Felix Thompson’s beautiful and engaging debut feature “King Jack” is a story about a teenager who learns the hard way how to care for someone else other than himself. It is told with patience, complexity, and searing honesty. The protagonist is a delinquent and immediately we ask ourselves why we should care for him and why he is worth following. And just as quickly we are provided answers—superficial, at least initially, but surprising and deep later on. Its fingers are right on the pulse of what most fifteen-year-olds care about during that time their lives: to make friends, to be respected, to be seen as individuals. So few coming-of-age films manage to avoid a false note. This is one of them.

Charlie Plummer plays Jack, a young man who struggles to make genuine connections with his peers. He has a crush on a girl named Robyn (Scarlet Lizbeth) but fails to engage her in conversation. And so he sends her a shirtless picture of himself via text. When she asks for a naked photo, he doesn’t think twice. Clearly, this is a boy willing to grasp at anything that remotely resembles friendship. Is he even aware he’s lost? His mother, Karen (Erin Davie), seems to pick up on it, but her priority is to make ends meet. Jack is confronted only when there are cuts and bruises on his body. But even then she fails to probe at what’s really going on. Perhaps she doesn’t want more headache. Without question, Karen cares for her son. But in some ways it is more important that she be able to put food on the table. I admired this take on a type of character too often pushed to the side in coming-of-age pictures.

We get a good look at where Jack and his family lives. They are poor but not destitute. There is no laughter in the home other than what can be heard on television. When Jack gets home from summer school, notice he doesn’t do homework. He drinks beer while playing video games. There are photographs hung on walls and picture frames sitting on shelves. The quality of the photos are poor, almost dim, blurry. You’d have to squint to appreciate the details. Notice that the pictures are at least five years old. It’s like time stopped when the father left or died. (We never learn what happens to him but his absence is ever-present.) Bright colors are nearly impossible to spot.

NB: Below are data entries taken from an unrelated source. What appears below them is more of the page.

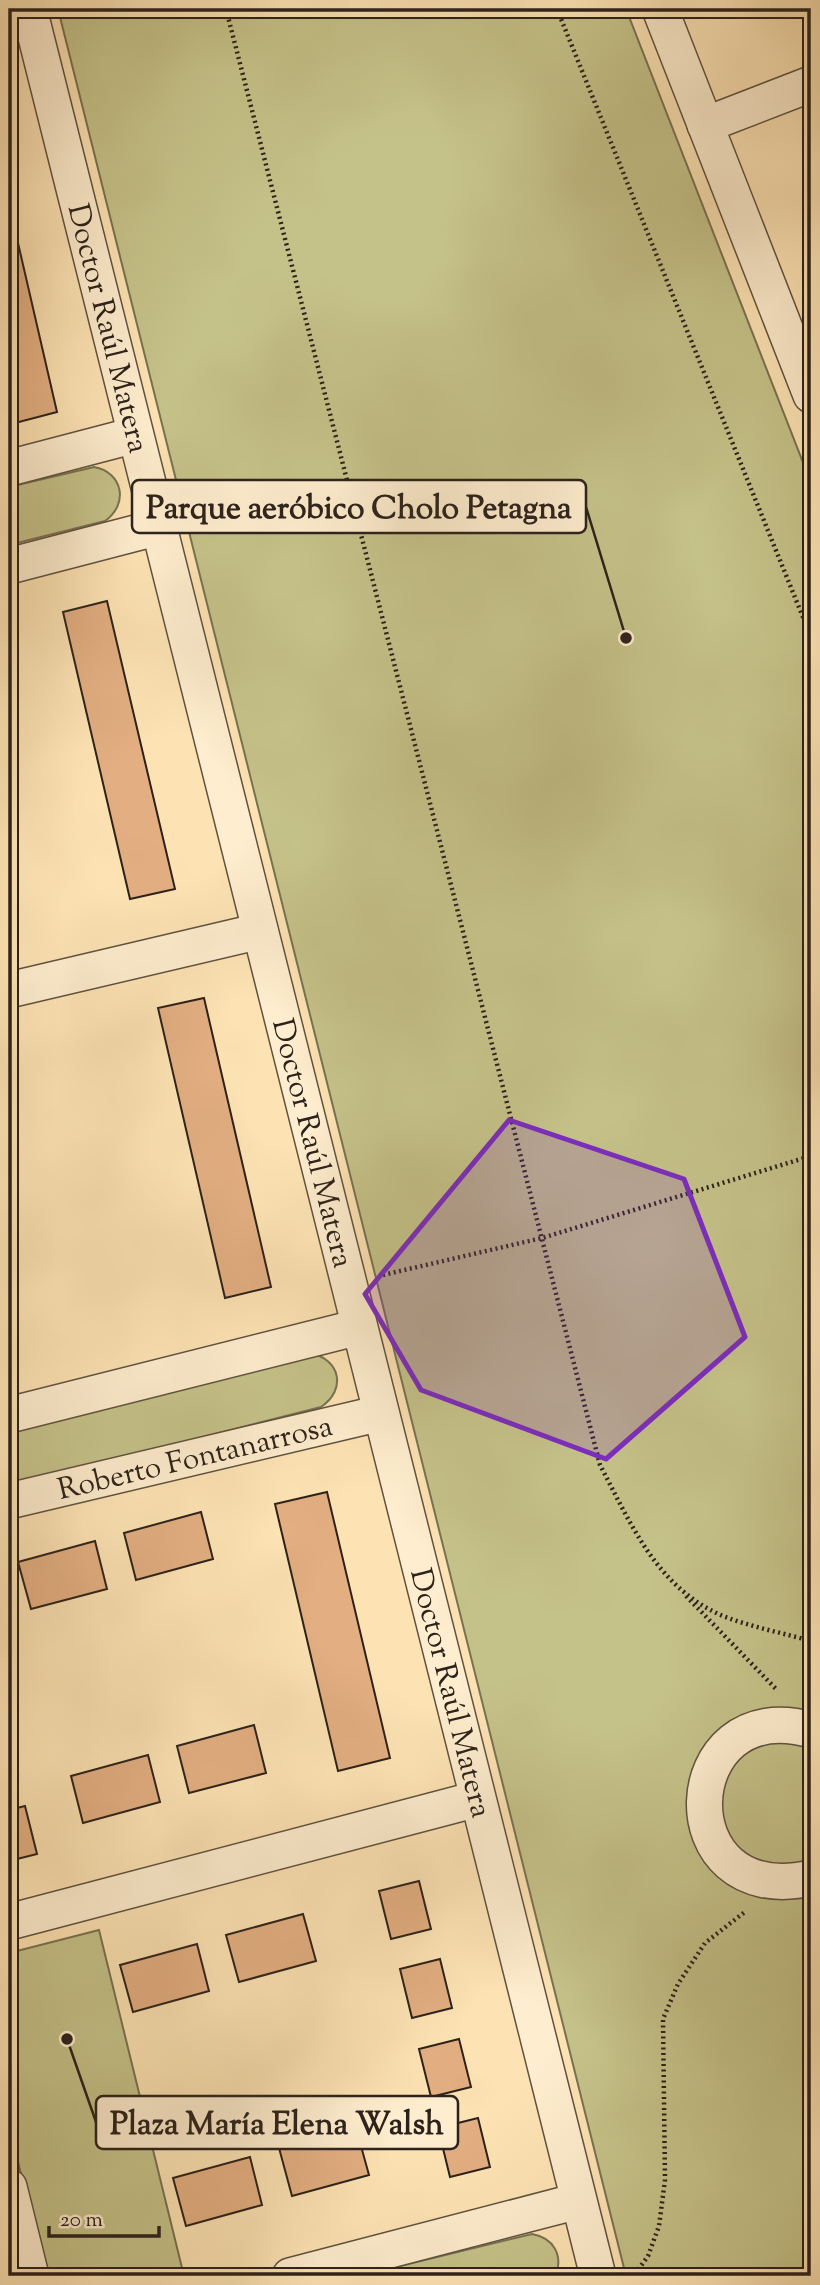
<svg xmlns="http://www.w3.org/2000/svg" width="820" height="2285" viewBox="0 0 820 2285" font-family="'Sorts Mill Goudy',serif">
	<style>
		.green { fill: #c5c289; stroke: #787252; stroke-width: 2 }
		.building { fill: #e3af82; stroke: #2c221b; stroke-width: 2 }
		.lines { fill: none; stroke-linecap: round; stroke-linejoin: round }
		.minor-casing { stroke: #605241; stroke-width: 38 }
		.path { stroke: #2c221b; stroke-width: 4.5; stroke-dasharray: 2 3.5; stroke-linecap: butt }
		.minor { stroke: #feedce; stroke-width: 35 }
		.marked { fill: #7b2cbf; fill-opacity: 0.2; stroke: #7b2cbf; stroke-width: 5; stroke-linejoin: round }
		.labels { text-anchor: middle; stroke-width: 5; stroke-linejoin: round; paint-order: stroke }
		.street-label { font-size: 30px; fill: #2c221b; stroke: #feedce }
		.leader { fill: none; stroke: #2c221b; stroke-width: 2.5 }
		.callout-dot { fill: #2c221b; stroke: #feedce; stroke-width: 2.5 }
		.callout { fill: #feedce; stroke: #2c221b; stroke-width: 2.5 }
		.callout-label { font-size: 32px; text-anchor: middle; font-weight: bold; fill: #2c221b }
	</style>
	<rect width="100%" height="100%" fill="#fde3b4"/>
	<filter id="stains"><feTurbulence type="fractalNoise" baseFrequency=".00286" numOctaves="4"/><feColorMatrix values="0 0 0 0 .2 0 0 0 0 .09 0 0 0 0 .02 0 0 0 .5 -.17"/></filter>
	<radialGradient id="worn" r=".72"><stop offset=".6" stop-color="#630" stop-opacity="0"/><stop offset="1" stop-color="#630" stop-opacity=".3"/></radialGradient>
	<path class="green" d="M 58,9 L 626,9 L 811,483 L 811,2276 L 626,2276 Z
		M 94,467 C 123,472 129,504 105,521 L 9,545 L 9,487 Z
		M 311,1353 C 340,1360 347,1389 321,1407 L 9,1486 L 9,1427 Z
		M 99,1930 L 184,2276 L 46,2276 L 9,2125 L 9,1953 Z
		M 532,2234 C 554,2238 563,2255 556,2276 L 359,2276 Z"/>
	<path class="building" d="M 9,204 L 57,412 L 15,423 L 9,395 Z
		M 107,601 L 175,889 L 130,899 L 63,612 Z
		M 204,998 L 271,1287 L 225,1298 L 158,1008 Z
		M 327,1492 L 390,1758 L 338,1771 L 275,1504 Z
		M 201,1512 L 213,1559 L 136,1580 L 124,1533 Z
		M 95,1541 L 107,1589 L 31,1609 L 18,1562 Z
		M 254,1725 L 266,1773 L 189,1793 L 177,1746 Z
		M 9,1735 L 18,1775 L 9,1777 Z
		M 148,1755 L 160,1802 L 83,1823 L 71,1776 Z
		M 25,1806 L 37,1854 L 9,1861 L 9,1810 Z
		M 419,1881 L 431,1929 L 391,1939 L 379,1891 Z
		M 303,1914 L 316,1961 L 239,1982 L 226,1935 Z
		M 197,1944 L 209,1991 L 133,2012 L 120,1965 Z
		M 440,1959 L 452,2008 L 412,2018 L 400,1969 Z
		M 459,2039 L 471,2087 L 431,2097 L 419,2049 Z
		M 478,2118 L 490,2167 L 450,2177 L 438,2128 Z
		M 356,2128 L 369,2175 L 292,2196 L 279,2148 Z
		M 250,2157 L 262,2205 L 186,2226 L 173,2178 Z"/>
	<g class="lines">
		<g class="minor-casing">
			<g id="minor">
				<path id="s1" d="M 29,9 L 598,2276"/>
				<path d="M 660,9 L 811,395"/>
				<path d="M 705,125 L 811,84"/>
				<path d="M 9,468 L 135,435"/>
				<path d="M 9,566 L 159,527"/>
				<path d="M 9,990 L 260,931"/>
				<path d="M 9,1415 L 359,1327"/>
				<path id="s2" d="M 9,1501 L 381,1413"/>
				<path d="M 811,1730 C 674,1691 664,1911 811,1878"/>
				<path d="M 9,1922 L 477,1799"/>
				<path d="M 9,2187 L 31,2276"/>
				<path d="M 290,2276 L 578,2201"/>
			</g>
		</g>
		<path class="path" d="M 226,9 L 600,1465 C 631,1524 657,1588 723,1616 C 751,1627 783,1633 811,1641
			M 557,9 L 811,637
			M 383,1275 L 542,1238 L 811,1156
			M 686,1596 L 777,1690
			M 635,2274 L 648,2256 L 659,2226 L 665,2180 L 663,2019 L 678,1984 L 705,1943 L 746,1911"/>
		<use href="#minor" class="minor"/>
	</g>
	<path class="marked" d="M 509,1120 L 684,1179 L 745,1337 L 606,1459 L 421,1390 L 365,1294 Z"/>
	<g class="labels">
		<g class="street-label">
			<text dy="10" stroke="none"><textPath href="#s1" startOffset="329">Doctor Raúl Matera</textPath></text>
			<text dy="10" stroke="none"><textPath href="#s1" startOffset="1169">Doctor Raúl Matera</textPath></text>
			<text dy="10" stroke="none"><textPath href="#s2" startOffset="191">Roberto Fontanarrosa</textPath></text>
			<text dy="10" stroke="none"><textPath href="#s1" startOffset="1736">Doctor Raúl Matera</textPath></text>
		</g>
	</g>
	<path class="leader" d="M626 638L586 507M67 2039L96 2122"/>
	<g class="callout-dot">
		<circle cx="626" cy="638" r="7"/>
		<circle cx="67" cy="2039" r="7"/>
	</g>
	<g class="callout">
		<rect x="132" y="480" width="454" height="53" rx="7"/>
		<rect x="96" y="2096" width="362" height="53" rx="7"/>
	</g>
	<g class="callout-label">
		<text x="359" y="518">Parque aeróbico Cholo Petagna</text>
		<text x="277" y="2134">Plaza María Elena Walsh</text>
	</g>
	<rect width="820" height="2285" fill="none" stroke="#fde3b4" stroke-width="35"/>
	<rect x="10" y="10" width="799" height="2264" fill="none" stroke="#2c221b" stroke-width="3.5"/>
	<rect x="18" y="18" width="785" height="2250" fill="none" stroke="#2c221b" stroke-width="2"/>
	<path d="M49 2226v10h110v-10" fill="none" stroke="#2c221b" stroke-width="3.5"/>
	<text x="60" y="2226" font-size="21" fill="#2c221b" stroke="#feedce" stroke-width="5" paint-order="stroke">20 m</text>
	<rect width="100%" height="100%" filter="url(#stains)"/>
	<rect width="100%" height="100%" fill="url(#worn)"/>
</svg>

They live in a blue-collar neighborhood where pretty much everyone knows each other. But the majority are not willing to speak up when there’s trouble. No one wants to be confronted, especially by the police. There is honor in silence.

When Jack is told that his twelve-year-old cousin, Ben (Cory Nichols), is going to stay with them for a couple of days because his mother “is not herself,” Jack couldn’t believe it. He doesn’t want the responsibility of looking out for someone else. Deep down Jack knows he can’t even look after himself. This relationship is the heart of the picture because the sudden change forces us to look at a selfish character under a different light: we get glimpses of Jack the good brother instead of Jack the rabble-rouser. But just because a new factor is added into the household does not necessarily mean big changes are in store. Trouble tends to follow Jack. A sadistic bully (Danny Flaherty) aims to give Jack a hard time at every turn.

Notice how the humor comes across naturally. No one has to fall down a flight of stairs or is required to partake in gross-out humor. Jack and Ben are simply allowed to be the themselves—with one another, with other girls; humor is born out of their chemistry. Mainstream comedies aimed for teenagers can learn a thing or ten from independent pictures. Sometimes a situation is funnier when it is allowed be instead of forcing it. Observe the rhythm and flow of the baseball scene. Of the truth-or-dare scene. Of the two cousins trying to rekindle that special connection.

“King Jack” possesses a dark undercurrent. It makes a strong statement regarding the cycle of violence in a way that is bleak but realistic—especially in a neighborhood where Jack resides. But Thompson ensures to provide a glimmer of hope. The ending works as a litmus test of what we think about how an environment can shape or scar a person. A part of me wants to believe Jack will be all right given he summons the inner strength to graduate high school, to get out of the small town, to find and pursue what he loves, and to experience a bigger world. But a part of me couldn’t help but consider he might not be strong enough. I hope that’s not the case.